David Sullivan: “Well, the ‘Wire’”s video where we smash shit with the car. It was like, you know, getting to play Grand Theft Auto in real life. And we didn’t really know. We’re not stunt people or professional drivers or anything, so we didn’t really know how it’s going to go. But yeah, there’s kind of nothing that’s really topped that then intentionally smashing into shit with a car. We had our buddy build kind of a battering ram thing on the front. We hit a wall of milk. I don’t remember how many gallons, like forty or fifty gallons of milk. I didn’t know what the impact was going to be. And it felt amazing, to be honest, to smash into stuff with a car on purpose. I mean, kids don’t go and do that. So that’s probably the most fun. 

“Chopping stuff up with the sword was really fun too, although actually really hard. I’ve never really played with a sword like that. Also just trying to slice through something when you’re trying to get a shot of something and trying to slice through it nice and even at a certain spot, it actually does take some practice, which we don’t really have. But that was also real fun. But it’s kind of hard to beat smashing things up with a car. That was probably the most fun.” 

BraveWords: I can’t leave this interview without bringing up weed and Red Fang. You guys often get tagged with the stoner rock label. To you is it just odd time signatures and down-tempo guitars? Is it a mix with the idea of being cool with cannabis? We know you guys are down with the herb. What’s your feeling on the whole label?

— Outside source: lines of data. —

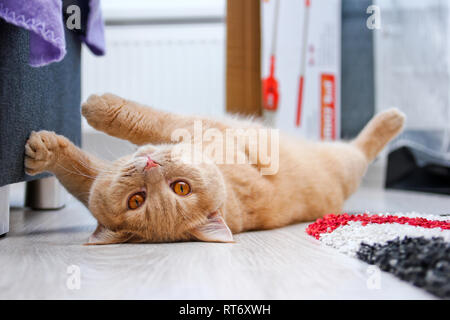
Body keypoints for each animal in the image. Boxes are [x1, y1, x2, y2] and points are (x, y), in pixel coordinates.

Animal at [23, 94, 404, 244]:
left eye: (180, 188)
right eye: (137, 200)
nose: (150, 165)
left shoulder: (194, 127)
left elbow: (138, 118)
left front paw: (97, 107)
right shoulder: (92, 183)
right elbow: (79, 168)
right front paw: (46, 153)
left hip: (345, 157)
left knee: (363, 148)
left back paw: (393, 118)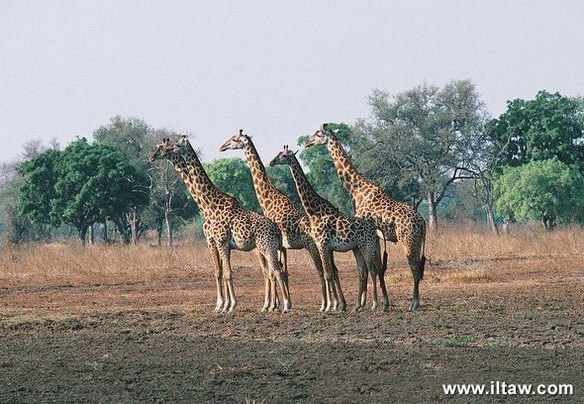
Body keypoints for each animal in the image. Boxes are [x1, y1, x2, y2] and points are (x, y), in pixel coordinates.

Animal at [148, 136, 290, 312]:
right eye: (164, 147)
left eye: (173, 146)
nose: (151, 157)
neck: (208, 205)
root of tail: (277, 231)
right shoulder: (218, 243)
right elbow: (220, 272)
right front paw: (222, 305)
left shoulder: (218, 241)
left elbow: (226, 273)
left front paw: (229, 305)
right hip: (268, 248)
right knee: (275, 271)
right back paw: (273, 305)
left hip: (267, 247)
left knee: (276, 271)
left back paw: (284, 305)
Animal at [219, 131, 336, 310]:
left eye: (234, 140)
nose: (222, 147)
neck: (269, 199)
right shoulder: (282, 246)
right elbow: (282, 271)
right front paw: (279, 304)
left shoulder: (273, 245)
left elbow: (274, 271)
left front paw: (272, 305)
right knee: (333, 270)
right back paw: (339, 303)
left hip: (314, 247)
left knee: (322, 271)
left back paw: (327, 304)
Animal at [270, 145, 392, 312]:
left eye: (283, 155)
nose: (271, 162)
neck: (314, 211)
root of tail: (375, 226)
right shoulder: (326, 247)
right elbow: (330, 273)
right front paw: (333, 305)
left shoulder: (322, 244)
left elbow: (328, 274)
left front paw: (328, 306)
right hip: (358, 248)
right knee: (365, 271)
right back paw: (364, 306)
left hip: (367, 245)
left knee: (373, 270)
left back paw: (375, 304)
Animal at [306, 124, 424, 310]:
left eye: (318, 134)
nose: (307, 142)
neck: (355, 189)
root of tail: (423, 222)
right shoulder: (373, 237)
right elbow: (375, 268)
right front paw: (375, 303)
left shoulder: (365, 235)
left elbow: (368, 269)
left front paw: (363, 303)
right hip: (417, 241)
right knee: (418, 266)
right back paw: (414, 302)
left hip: (408, 240)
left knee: (414, 267)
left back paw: (413, 304)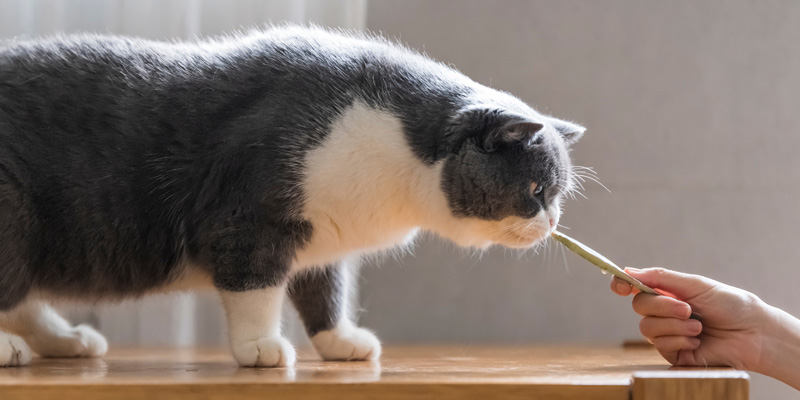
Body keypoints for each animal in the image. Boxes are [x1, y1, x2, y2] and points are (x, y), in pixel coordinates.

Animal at [1, 26, 588, 368]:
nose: (552, 224)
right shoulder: (252, 219)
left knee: (25, 299)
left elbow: (325, 291)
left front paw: (339, 342)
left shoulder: (325, 237)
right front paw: (259, 348)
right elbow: (256, 289)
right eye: (536, 191)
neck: (398, 157)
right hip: (14, 213)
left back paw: (66, 341)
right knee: (12, 289)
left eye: (557, 197)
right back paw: (13, 351)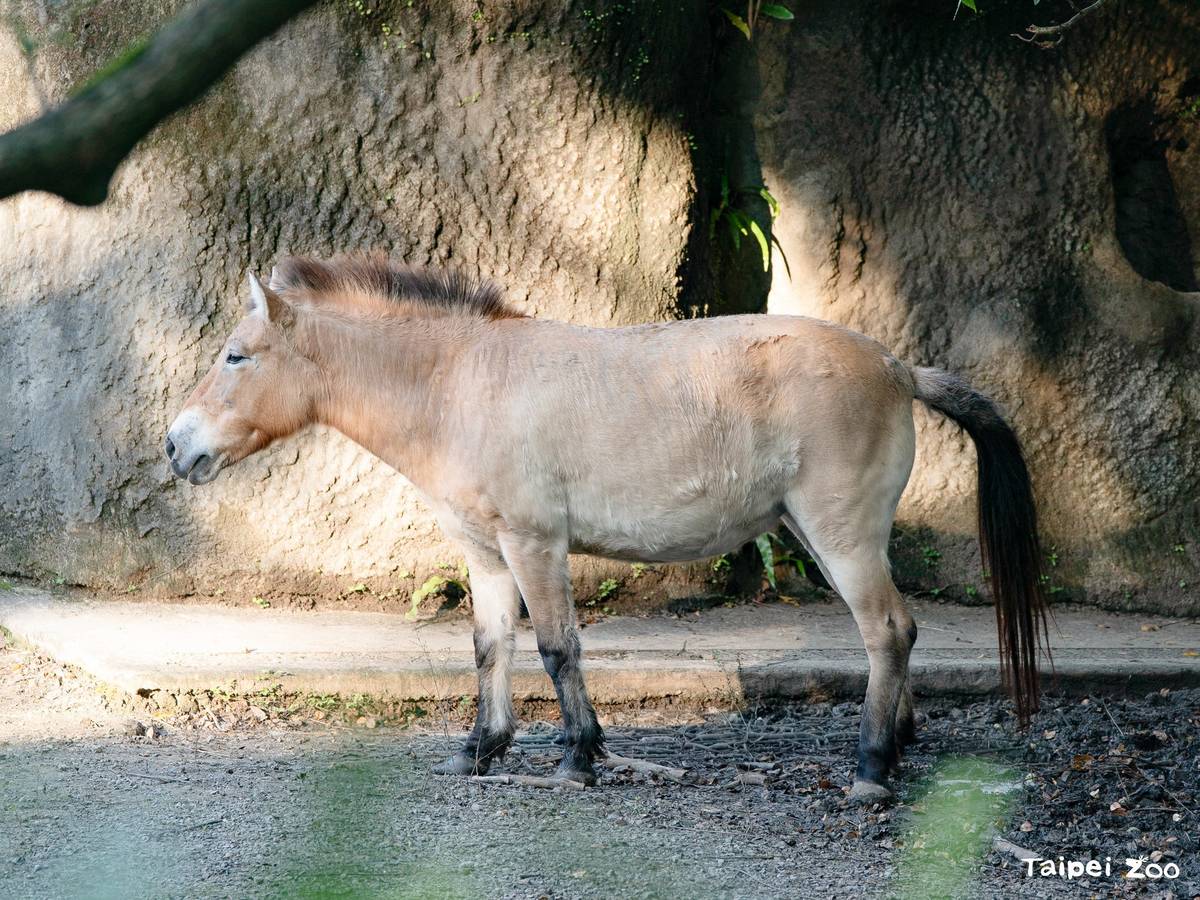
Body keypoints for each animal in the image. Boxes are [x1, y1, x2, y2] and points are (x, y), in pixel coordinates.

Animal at [165, 254, 1049, 801]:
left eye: (237, 356)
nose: (177, 445)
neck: (458, 382)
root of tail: (896, 367)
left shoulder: (533, 545)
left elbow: (558, 650)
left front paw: (578, 760)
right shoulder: (486, 555)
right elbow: (490, 647)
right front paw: (479, 749)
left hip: (841, 537)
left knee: (887, 630)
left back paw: (870, 768)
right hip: (832, 539)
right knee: (895, 634)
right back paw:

David Sullivan: “Yeah. I mean I guess there is a cannabis connection there because it’s stoner rock. But to me the stoner rock genre is kind of meaningless. I mean, it helps when you’re trying to talk about whether you like this kind of music or whatever, but it’s just a label on something. Because to me, stoner rock is just kind of an extension of doom, which is just kind of an extension of Black Sabbath. To me it all kind of comes from Black Sabbath. I mean, they were the original stoner rock to me. It’s not exactly the same. And then there’s bands that do really specific stoner rock where the songs are all about weed; Sleep, Weedeater. But I just kind of think it’s basically just doom. I don’t know. I love it. To me Goatsnake, I would call that stoner rock and I love what they do, but really it all just kind of comes back to Black Sabbath. It’s just heavy blues turned into metal, however that happens.

“But yeah, I don’t have a problem with that label. We get called that. It’s not like we’re setting out to write stoner rock. There’s definitely some overlap sometimes in what we do, but we kind of do a lot of different things. I don’t have a problem with the label, and yeah, I like weed, although I have kind of taken a break from it recently, but I’m glad that it’s legal here and becoming legal in more places.”